— Layout element annotations —
++++++++

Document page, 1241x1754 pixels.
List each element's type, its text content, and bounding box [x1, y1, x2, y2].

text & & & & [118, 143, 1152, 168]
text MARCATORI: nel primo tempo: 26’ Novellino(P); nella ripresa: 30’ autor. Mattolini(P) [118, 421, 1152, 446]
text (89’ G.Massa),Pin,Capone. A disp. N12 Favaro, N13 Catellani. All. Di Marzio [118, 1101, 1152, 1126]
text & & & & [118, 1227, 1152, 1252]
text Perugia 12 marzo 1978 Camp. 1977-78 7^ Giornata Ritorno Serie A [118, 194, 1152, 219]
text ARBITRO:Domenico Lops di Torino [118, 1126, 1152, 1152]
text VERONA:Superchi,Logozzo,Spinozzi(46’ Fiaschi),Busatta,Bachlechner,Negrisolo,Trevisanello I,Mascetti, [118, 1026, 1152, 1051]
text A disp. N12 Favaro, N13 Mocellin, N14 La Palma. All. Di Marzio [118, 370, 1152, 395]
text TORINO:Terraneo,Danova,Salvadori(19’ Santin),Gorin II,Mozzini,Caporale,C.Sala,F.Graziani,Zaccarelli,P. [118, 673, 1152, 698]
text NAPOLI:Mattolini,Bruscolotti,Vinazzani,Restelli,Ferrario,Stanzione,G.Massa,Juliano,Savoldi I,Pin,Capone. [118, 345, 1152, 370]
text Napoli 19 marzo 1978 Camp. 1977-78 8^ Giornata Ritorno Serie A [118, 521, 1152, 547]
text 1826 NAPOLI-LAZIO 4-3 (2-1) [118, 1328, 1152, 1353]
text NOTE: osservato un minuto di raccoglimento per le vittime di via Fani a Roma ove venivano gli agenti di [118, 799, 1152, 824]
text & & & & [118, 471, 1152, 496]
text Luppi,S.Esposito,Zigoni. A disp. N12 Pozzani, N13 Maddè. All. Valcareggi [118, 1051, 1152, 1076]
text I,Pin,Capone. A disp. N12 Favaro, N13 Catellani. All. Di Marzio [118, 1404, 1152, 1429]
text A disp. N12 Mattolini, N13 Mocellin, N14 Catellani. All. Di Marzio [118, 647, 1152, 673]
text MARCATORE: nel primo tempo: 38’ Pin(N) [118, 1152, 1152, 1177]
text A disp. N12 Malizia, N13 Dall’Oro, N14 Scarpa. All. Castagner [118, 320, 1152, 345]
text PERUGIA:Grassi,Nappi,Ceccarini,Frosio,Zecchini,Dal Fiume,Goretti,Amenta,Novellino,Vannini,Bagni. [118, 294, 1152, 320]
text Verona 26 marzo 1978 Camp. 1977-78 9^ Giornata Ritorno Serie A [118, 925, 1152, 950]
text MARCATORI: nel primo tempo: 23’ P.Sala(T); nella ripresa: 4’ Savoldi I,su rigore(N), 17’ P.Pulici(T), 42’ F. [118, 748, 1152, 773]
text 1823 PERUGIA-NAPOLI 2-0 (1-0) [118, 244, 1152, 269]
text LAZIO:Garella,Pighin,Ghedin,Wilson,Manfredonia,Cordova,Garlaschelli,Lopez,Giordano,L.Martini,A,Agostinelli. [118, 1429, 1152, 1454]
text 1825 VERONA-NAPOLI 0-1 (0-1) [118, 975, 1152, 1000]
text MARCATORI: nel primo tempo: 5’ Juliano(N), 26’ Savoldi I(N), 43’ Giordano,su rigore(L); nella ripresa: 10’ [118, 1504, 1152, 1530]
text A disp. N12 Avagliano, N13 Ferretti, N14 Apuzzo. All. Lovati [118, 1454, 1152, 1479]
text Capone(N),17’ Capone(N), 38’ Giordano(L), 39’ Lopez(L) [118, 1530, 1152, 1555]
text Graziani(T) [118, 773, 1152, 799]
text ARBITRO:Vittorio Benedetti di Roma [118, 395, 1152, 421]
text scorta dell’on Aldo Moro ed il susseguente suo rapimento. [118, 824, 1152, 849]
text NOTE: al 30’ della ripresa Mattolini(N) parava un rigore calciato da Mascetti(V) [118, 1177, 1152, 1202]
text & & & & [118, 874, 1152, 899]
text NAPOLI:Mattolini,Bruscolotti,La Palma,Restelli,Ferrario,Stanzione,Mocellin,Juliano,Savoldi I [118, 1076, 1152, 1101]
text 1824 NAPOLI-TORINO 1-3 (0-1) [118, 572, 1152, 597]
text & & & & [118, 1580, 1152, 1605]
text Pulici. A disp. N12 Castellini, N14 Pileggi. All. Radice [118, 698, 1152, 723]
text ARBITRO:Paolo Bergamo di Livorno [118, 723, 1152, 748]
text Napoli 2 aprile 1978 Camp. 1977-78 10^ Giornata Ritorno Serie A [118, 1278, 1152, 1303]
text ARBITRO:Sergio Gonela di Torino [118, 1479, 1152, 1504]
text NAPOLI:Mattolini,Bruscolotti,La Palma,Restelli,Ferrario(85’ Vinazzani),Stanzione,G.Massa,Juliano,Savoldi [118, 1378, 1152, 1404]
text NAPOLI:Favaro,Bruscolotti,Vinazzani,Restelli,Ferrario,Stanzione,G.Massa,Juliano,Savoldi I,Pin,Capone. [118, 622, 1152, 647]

++++++++

Could you rewrite the records above, swapping each "ARBITRO" for "REFEREE" and leaving everything else unchanged?

— Reply to the exercise —
Document page, 1241x1754 pixels.
List each element's type, its text content, and bounding box [x1, y1, x2, y2].

text & & & & [118, 143, 1152, 168]
text MARCATORI: nel primo tempo: 26’ Novellino(P); nella ripresa: 30’ autor. Mattolini(P) [118, 421, 1152, 446]
text (89’ G.Massa),Pin,Capone. A disp. N12 Favaro, N13 Catellani. All. Di Marzio [118, 1101, 1152, 1126]
text & & & & [118, 1227, 1152, 1252]
text Perugia 12 marzo 1978 Camp. 1977-78 7^ Giornata Ritorno Serie A [118, 194, 1152, 219]
text REFEREE:Domenico Lops di Torino [118, 1126, 1152, 1152]
text VERONA:Superchi,Logozzo,Spinozzi(46’ Fiaschi),Busatta,Bachlechner,Negrisolo,Trevisanello I,Mascetti, [118, 1026, 1152, 1051]
text A disp. N12 Favaro, N13 Mocellin, N14 La Palma. All. Di Marzio [118, 370, 1152, 395]
text TORINO:Terraneo,Danova,Salvadori(19’ Santin),Gorin II,Mozzini,Caporale,C.Sala,F.Graziani,Zaccarelli,P. [118, 673, 1152, 698]
text NAPOLI:Mattolini,Bruscolotti,Vinazzani,Restelli,Ferrario,Stanzione,G.Massa,Juliano,Savoldi I,Pin,Capone. [118, 345, 1152, 370]
text Napoli 19 marzo 1978 Camp. 1977-78 8^ Giornata Ritorno Serie A [118, 521, 1152, 547]
text 1826 NAPOLI-LAZIO 4-3 (2-1) [118, 1328, 1152, 1353]
text NOTE: osservato un minuto di raccoglimento per le vittime di via Fani a Roma ove venivano gli agenti di [118, 799, 1152, 824]
text & & & & [118, 471, 1152, 496]
text Luppi,S.Esposito,Zigoni. A disp. N12 Pozzani, N13 Maddè. All. Valcareggi [118, 1051, 1152, 1076]
text I,Pin,Capone. A disp. N12 Favaro, N13 Catellani. All. Di Marzio [118, 1404, 1152, 1429]
text A disp. N12 Mattolini, N13 Mocellin, N14 Catellani. All. Di Marzio [118, 647, 1152, 673]
text MARCATORE: nel primo tempo: 38’ Pin(N) [118, 1152, 1152, 1177]
text A disp. N12 Malizia, N13 Dall’Oro, N14 Scarpa. All. Castagner [118, 320, 1152, 345]
text PERUGIA:Grassi,Nappi,Ceccarini,Frosio,Zecchini,Dal Fiume,Goretti,Amenta,Novellino,Vannini,Bagni. [118, 294, 1152, 320]
text Verona 26 marzo 1978 Camp. 1977-78 9^ Giornata Ritorno Serie A [118, 925, 1152, 950]
text MARCATORI: nel primo tempo: 23’ P.Sala(T); nella ripresa: 4’ Savoldi I,su rigore(N), 17’ P.Pulici(T), 42’ F. [118, 748, 1152, 773]
text 1823 PERUGIA-NAPOLI 2-0 (1-0) [118, 244, 1152, 269]
text LAZIO:Garella,Pighin,Ghedin,Wilson,Manfredonia,Cordova,Garlaschelli,Lopez,Giordano,L.Martini,A,Agostinelli. [118, 1429, 1152, 1454]
text 1825 VERONA-NAPOLI 0-1 (0-1) [118, 975, 1152, 1000]
text MARCATORI: nel primo tempo: 5’ Juliano(N), 26’ Savoldi I(N), 43’ Giordano,su rigore(L); nella ripresa: 10’ [118, 1504, 1152, 1530]
text A disp. N12 Avagliano, N13 Ferretti, N14 Apuzzo. All. Lovati [118, 1454, 1152, 1479]
text Capone(N),17’ Capone(N), 38’ Giordano(L), 39’ Lopez(L) [118, 1530, 1152, 1555]
text Graziani(T) [118, 773, 1152, 799]
text REFEREE:Vittorio Benedetti di Roma [118, 395, 1152, 421]
text scorta dell’on Aldo Moro ed il susseguente suo rapimento. [118, 824, 1152, 849]
text NOTE: al 30’ della ripresa Mattolini(N) parava un rigore calciato da Mascetti(V) [118, 1177, 1152, 1202]
text & & & & [118, 874, 1152, 899]
text NAPOLI:Mattolini,Bruscolotti,La Palma,Restelli,Ferrario,Stanzione,Mocellin,Juliano,Savoldi I [118, 1076, 1152, 1101]
text 1824 NAPOLI-TORINO 1-3 (0-1) [118, 572, 1152, 597]
text & & & & [118, 1580, 1152, 1605]
text Pulici. A disp. N12 Castellini, N14 Pileggi. All. Radice [118, 698, 1152, 723]
text REFEREE:Paolo Bergamo di Livorno [118, 723, 1152, 748]
text Napoli 2 aprile 1978 Camp. 1977-78 10^ Giornata Ritorno Serie A [118, 1278, 1152, 1303]
text REFEREE:Sergio Gonela di Torino [118, 1479, 1152, 1504]
text NAPOLI:Mattolini,Bruscolotti,La Palma,Restelli,Ferrario(85’ Vinazzani),Stanzione,G.Massa,Juliano,Savoldi [118, 1378, 1152, 1404]
text NAPOLI:Favaro,Bruscolotti,Vinazzani,Restelli,Ferrario,Stanzione,G.Massa,Juliano,Savoldi I,Pin,Capone. [118, 622, 1152, 647]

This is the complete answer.